*Provided passage*.
.....
President Obama made veterans' affairs a big priority in the 2008 campaign and continues to do so.

President Obama made veterans' affairs a big priority in the 2008 campaign and continues to do so.

The joint virtual lifetime electronic record will, among other things, help ensure a streamlined transition of health care records between the Pentagon and the Veterans Administration.

It will provide "a framework to ensure that all health care providers have all the information they need to deliver high-quality health care while reducing medical errors," the White House said in a background statement.

"When a member of the armed forces separates from the military, he or she will no longer have to walk paperwork from a [Defense Department] duty station to a local VA health center. Their electronic records will transition along with them and remain with them forever," Obama said in remarks delivered near the White House.

The system will "cut through red tape" and allow new veterans to start receiving their benefits more quickly, he promised.
.....
*Work request*. In the passage on the joint electronic health record, which two organizations is the record meant to streamline the transfer of health care records between? The records that follow are drawn from a separate source unrelated to this text.

*Material provided*.
.....
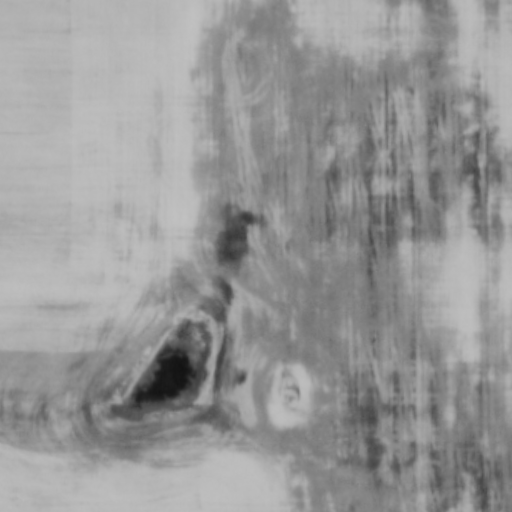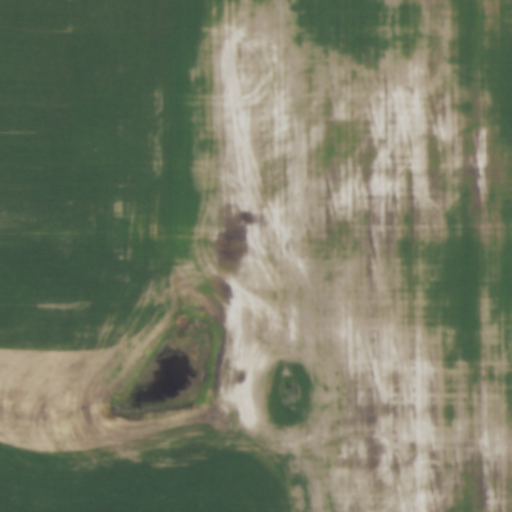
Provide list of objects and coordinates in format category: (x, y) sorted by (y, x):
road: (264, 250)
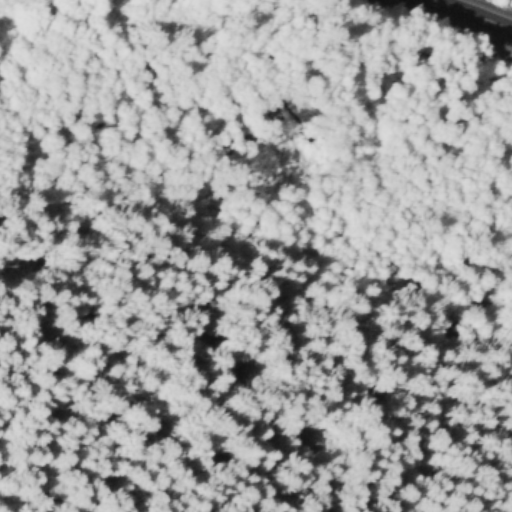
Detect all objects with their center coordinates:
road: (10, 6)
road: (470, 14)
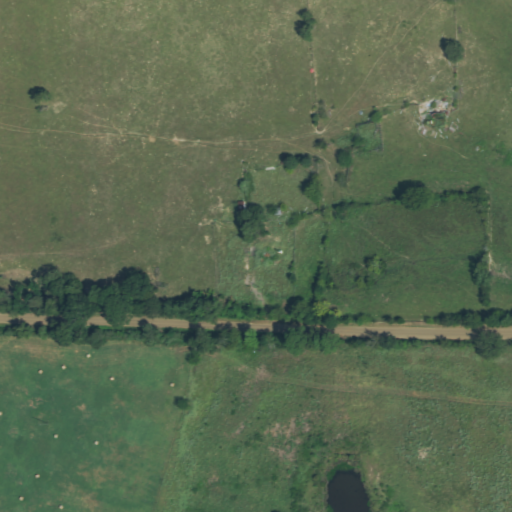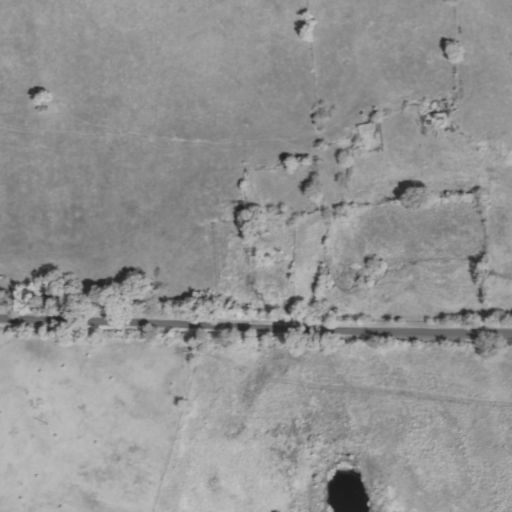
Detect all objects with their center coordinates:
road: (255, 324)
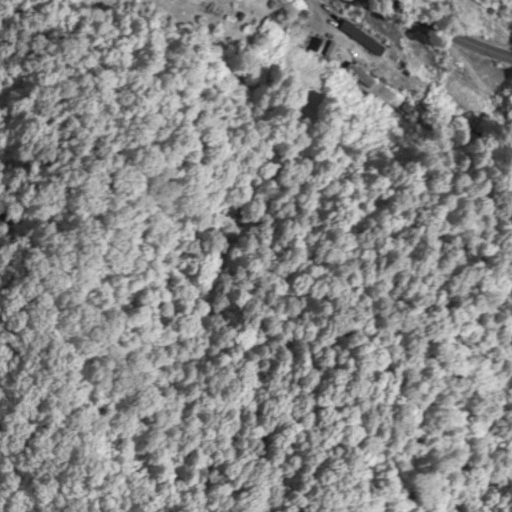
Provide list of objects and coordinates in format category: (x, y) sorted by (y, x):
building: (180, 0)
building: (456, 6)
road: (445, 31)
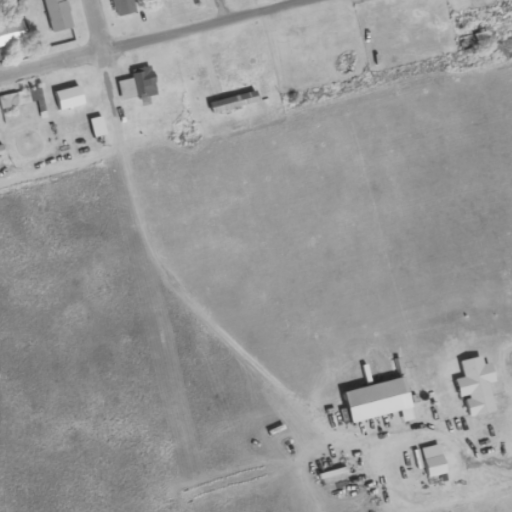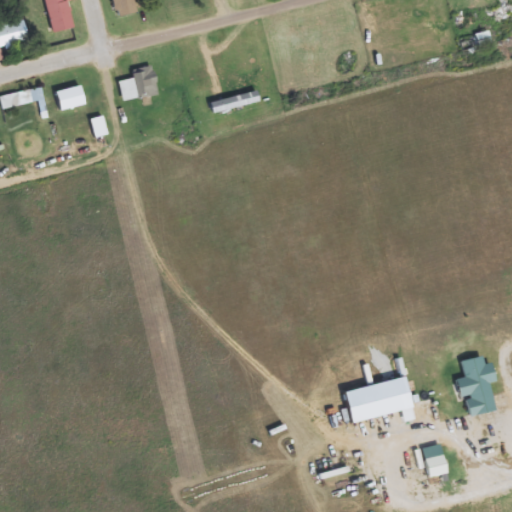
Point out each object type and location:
.....
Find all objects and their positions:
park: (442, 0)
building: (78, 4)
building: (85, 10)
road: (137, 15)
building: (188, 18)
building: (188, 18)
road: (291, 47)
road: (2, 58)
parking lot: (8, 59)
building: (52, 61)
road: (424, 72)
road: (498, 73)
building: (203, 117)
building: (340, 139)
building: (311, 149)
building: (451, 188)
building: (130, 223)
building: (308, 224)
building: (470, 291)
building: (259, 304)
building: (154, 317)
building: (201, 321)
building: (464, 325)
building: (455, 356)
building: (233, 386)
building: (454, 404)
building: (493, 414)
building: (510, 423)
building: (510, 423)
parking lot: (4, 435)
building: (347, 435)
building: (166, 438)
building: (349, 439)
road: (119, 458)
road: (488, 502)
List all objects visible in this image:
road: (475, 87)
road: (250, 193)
.....
*Task answer*. The Pentagon and the Veterans Administration.